The activist said the women even endorsed the government's discriminatory policies against women when they became ministers, accusing them of political opportunism.

"Some Islamists voted against granting women the right to run in elections, but their proposals in 2009 were actually more pro-women than those of the women MPs."

In the 2012 elections, women again failed to win seats, while no official quota was allocated for women, arguably one of the effective ways to ensure they are represented in legislatures.
Women are on track to join the judiciary, police and army in Kuwait
Limited progress 

Earlier this year, the Kuwaiti government appointed 22 women prosecutors in a first step towards appointing them as judges for the first time in Kuwait. Five years earlier, Kuwait passed a law that paved the way for women to join the police force and the army.

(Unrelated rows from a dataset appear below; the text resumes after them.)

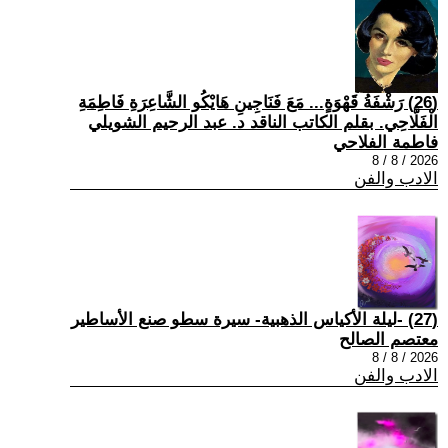
(26) رَشْفَةُ قَهْوَةٍ... مَعَ فَنَاجِينِ هَايْكُو الشَّاعِرَةِ فَاطِمَةِ
الْفَلَّاحِي. بقلم الكاتب الناقد د. عبد الرحيم الشويلي
فاطمة الفلاحي
2026 / 8 / 8
الادب والفن
(27) -ليلة الأكياس الذهبية- سيرة سطو صنع الأساطير
معتصم الصالح
2026 / 8 / 8
الادب والفن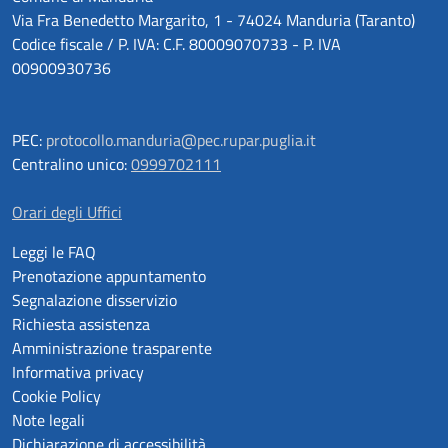
Via Fra Benedetto Margarito, 1 - 74024 Manduria (Taranto)
Codice fiscale / P. IVA: C.F. 80009070733 - P. IVA
00900930736
PEC:
protocollo.manduria@pec.rupar.puglia.it
Centralino unico:
0999702111
Orari degli Uffici
Leggi le FAQ
Prenotazione appuntamento
Segnalazione disservizio
Richiesta assistenza
Amministrazione trasparente
Informativa privacy
Cookie Policy
Note legali
Dichiarazione di accessibilità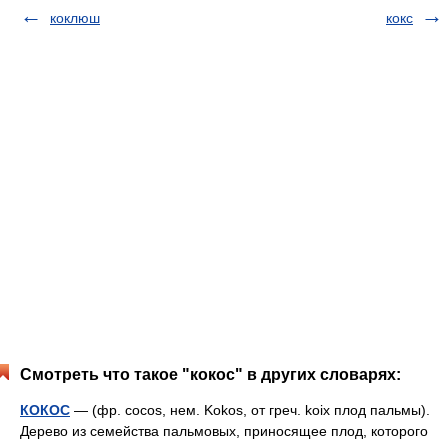
коклюш
кокс
Смотреть что такое "кокос" в других словарях:
КОКОС
— (фр. cocos, нем. Kokos, от греч. koix плод пальмы).
Дерево из семейства пальмовых, приносящее плод, которого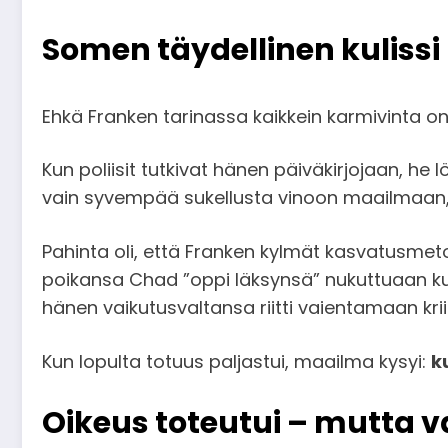
Somen täydellinen kulissi
Ehkä Franken tarinassa kaikkein karmivinta on 
Kun poliisit tutkivat hänen päiväkirjojaan, he 
vain syvempää sukellusta vinoon maailmaan, j
Pahinta oli, että Franken kylmät kasvatusmetod
poikansa Chad ”oppi läksynsä” nukuttuaan kuu
hänen vaikutusvaltansa riitti vaientamaan kriit
Kun lopulta totuus paljastui, maailma kysyi:
k
Oikeus toteutui – mutta 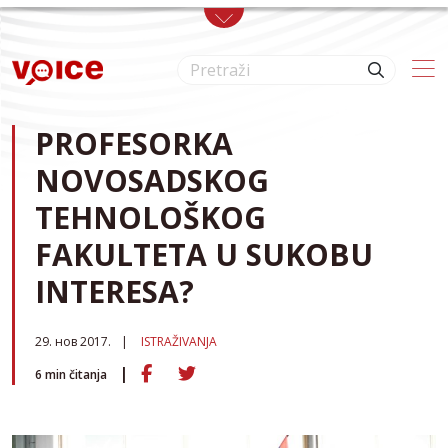
Skip to main content
PROFESORKA
NOVOSADSKOG
TEHNOLOŠKOG
FAKULTETA U SUKOBU
INTERESA?
29. нов 2017.
ISTRAŽIVANJA
6
min čitanja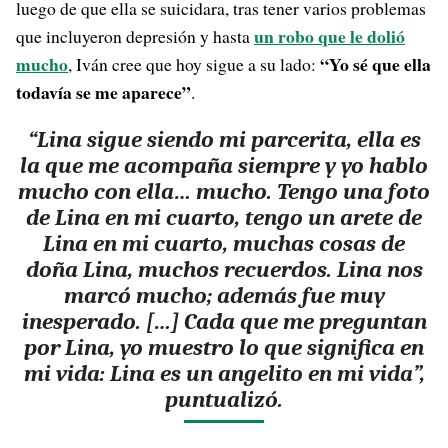
luego de que ella se suicidara, tras tener varios problemas
un robo que le dolió
que incluyeron depresión y hasta
mucho
“Yo sé que ella
, Iván cree que hoy sigue a su lado:
todavía se me aparece”
.
“
Lina sigue siendo mi parcerita, ella es
la que me acompaña siempre y yo hablo
mucho con ella… mucho. Tengo una foto
de Lina en mi cuarto, tengo un arete de
Lina en mi cuarto, muchas cosas de
doña Lina, muchos recuerdos. Lina nos
marcó mucho; además fue muy
inesperado. […] Cada que me preguntan
por Lina, yo muestro lo que significa en
mi vida: Lina es un angelito en mi vida”,
puntualizó.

"Women have failed in Kuwaiti politics so far for two reasons: political life in Kuwait itself is stalling, and second, socially speaking, women's experience remains recent amid confusion and failure to set priorties," Khalil Khaled, sociologist at Kuwait University, told The New Arab.

"It will take some time yet before things reach their natural conclusion," he added.

The Guardian said it was Iraq's occupation of Kuwait in 1990 that played a crucial role in the liberalisation of women's political and social rights.

At the time, many women assumed important responsibilities, volunteering in hospitals to compensate for the lack of medical staff, smuggling food, money, and weapons across military checkpoints.